Lacking any informative dialog with ETs in this chapter, we resorted to inventing them, or extending anthropology towards science fiction.  "Imagine a tribe..." is how Wittgenstein would start a scenario. "... that multiples differently" I'm adding.  Then I go into a riff on tetravolumes.

The point was to demonstrate "paradigm shift" in a simple way.  The duckrabbit type gestalt switches convey one aspect of meaning, central to Philosophical Investigations Part 2.  But not all language games come with such convenient Necker Cube type branding.  That's where an XYZ versus IVM set of coordinates comes in.

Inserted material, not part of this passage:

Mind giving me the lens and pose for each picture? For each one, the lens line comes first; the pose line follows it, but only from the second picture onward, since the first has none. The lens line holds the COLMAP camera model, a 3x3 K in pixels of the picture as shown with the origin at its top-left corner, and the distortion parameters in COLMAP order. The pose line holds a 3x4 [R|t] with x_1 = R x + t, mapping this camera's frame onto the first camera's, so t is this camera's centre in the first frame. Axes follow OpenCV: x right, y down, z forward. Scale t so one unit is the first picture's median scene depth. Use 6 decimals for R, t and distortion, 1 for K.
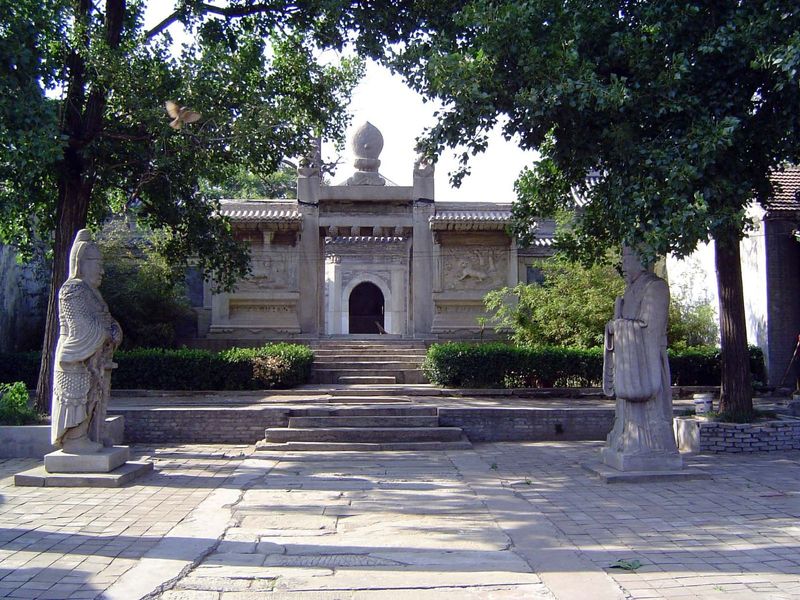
lens RADIAL K [[917.9, 0, 400.8], [0, 917.9, 294.7], [0, 0, 1]] dist [-0.129110, 0.000000]
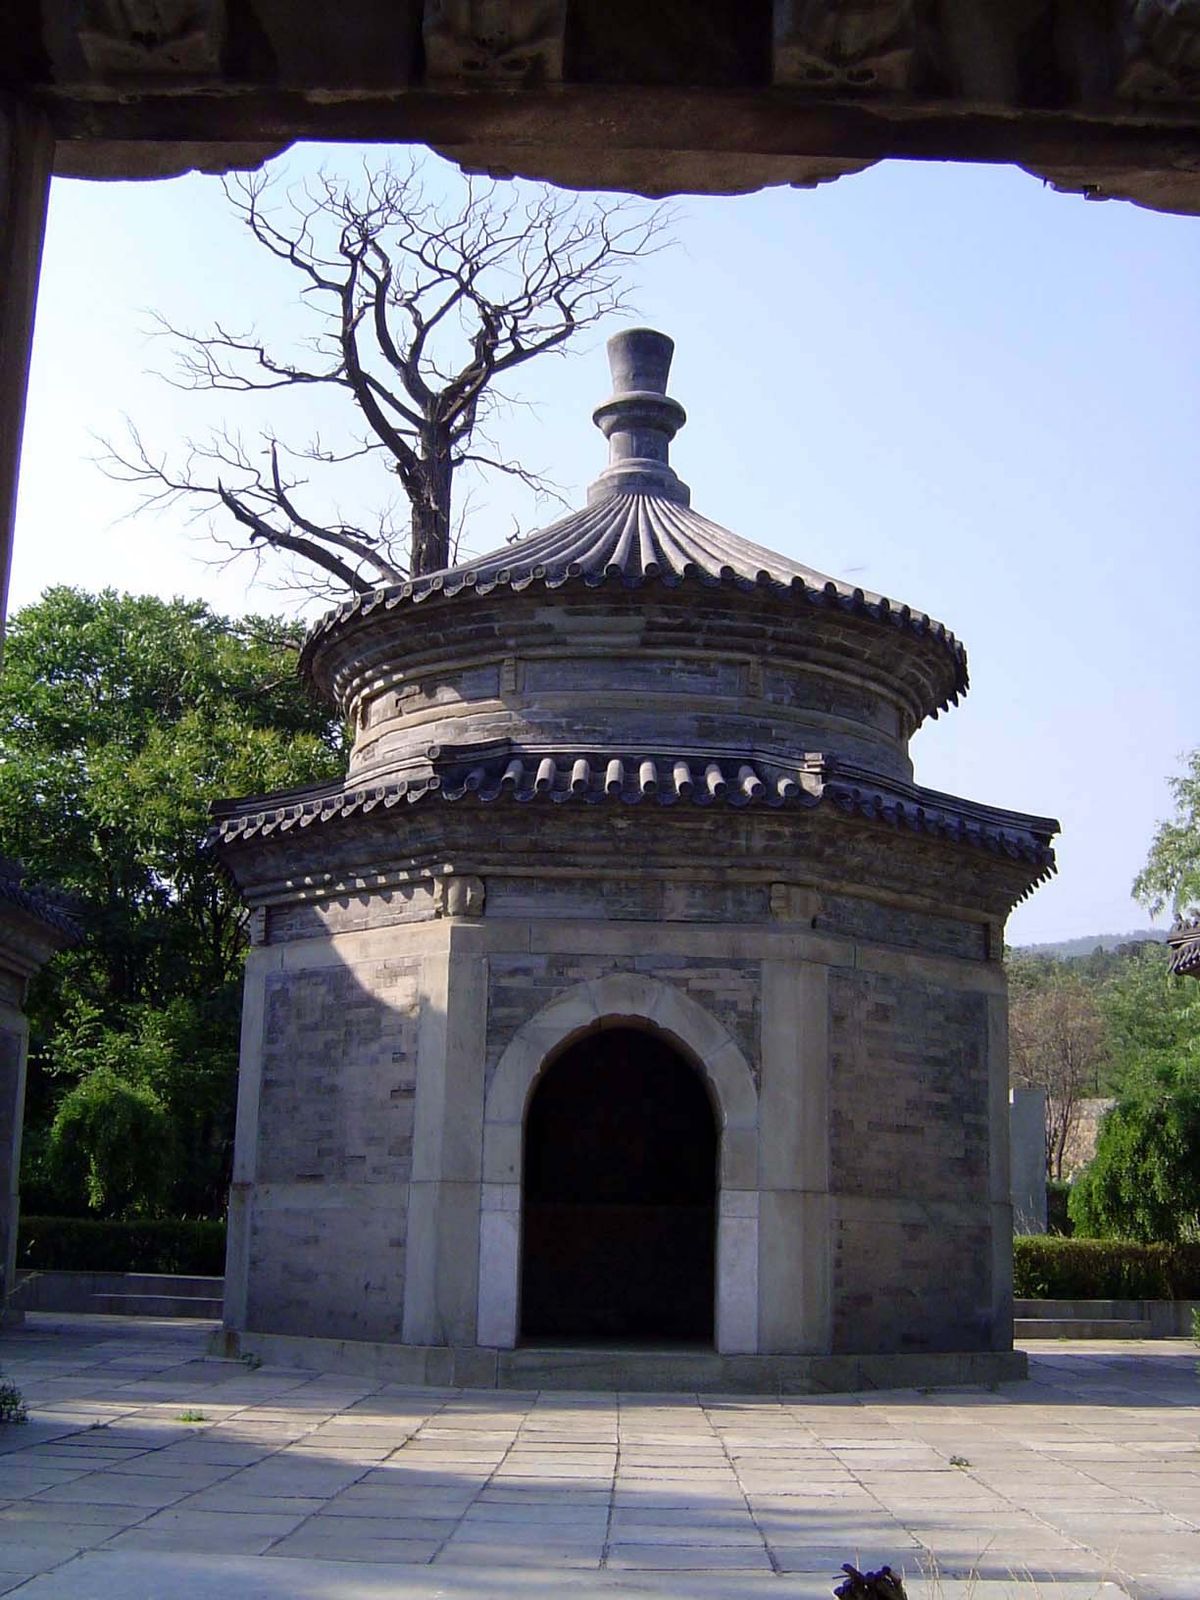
lens RADIAL K [[2062.5, 0, 589.9], [0, 2062.5, 791.9], [0, 0, 1]] dist [-0.096202, 0.000000]
pose [[0.998500, 0.017282, -0.051962, -0.035503], [-0.025174, 0.987548, -0.155291, 0.006708], [0.048631, 0.156366, 0.986501, 0.884610]]
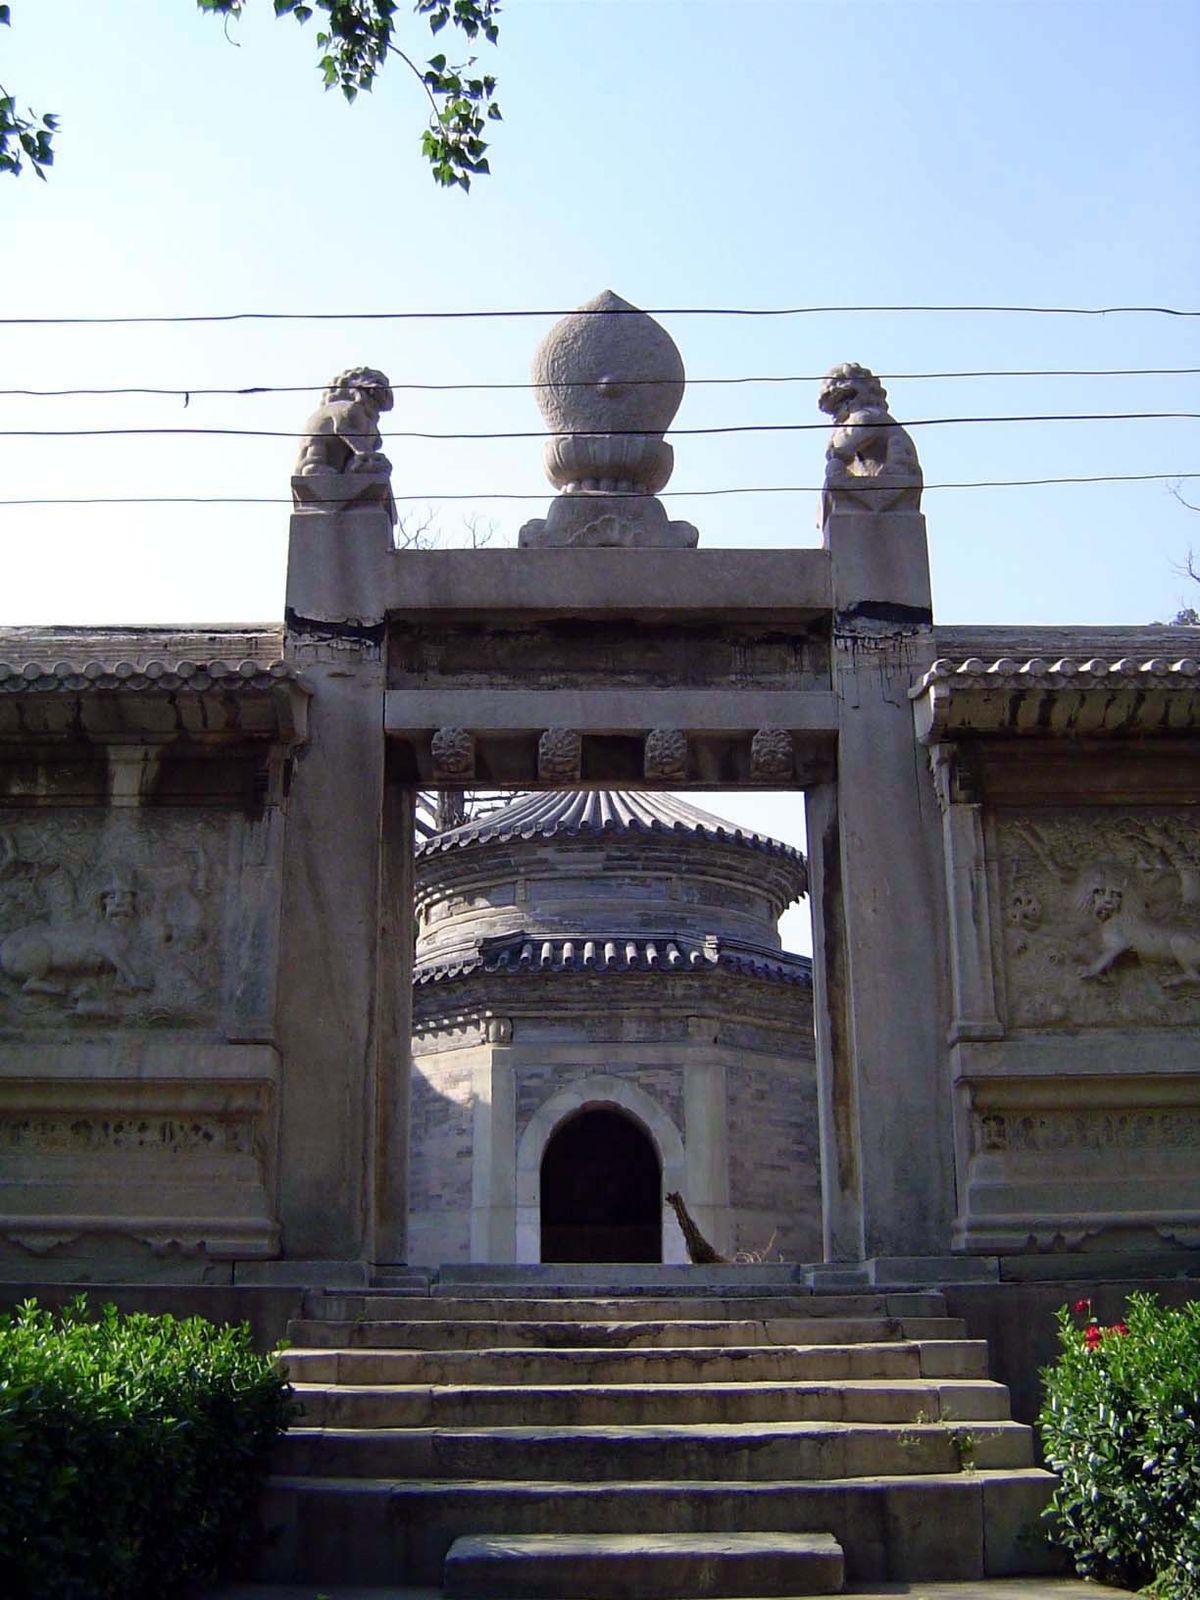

Why don't I just jump in to having ETs teach me this alien thinking?  Because I grew up reading Asimov and Heinlein wherein the author doesn't have to develop a relationship with the characters other than by creating them.  The Martians or ETs I create have a pedagogical (andragogical) purpose.  If it turns out actual ETs also use a tetrahedron for unit volume, we'll say humans were anticipatory in this chapter.

Or maybe we'll say ETs were actually among us.  I'm aware of schools of thought that would suggest a military interest in the outward technology, but with much less of an interest in a Vulcan mind meld, if you know your lore.  Some television has explored more the direction of meme exchange.

Martian Math, as a genre of science fiction with math in it, suggests at least a Platonic relationship with these alt-humans, i.e. a shared fascination with Platonic forms.

Lets use the IVM-to-XYZ conversion (switch) to (a) demonstrate the idea of a "paradigm shift" in microcosm and to (b) explore what might be considered an "alien" mindset.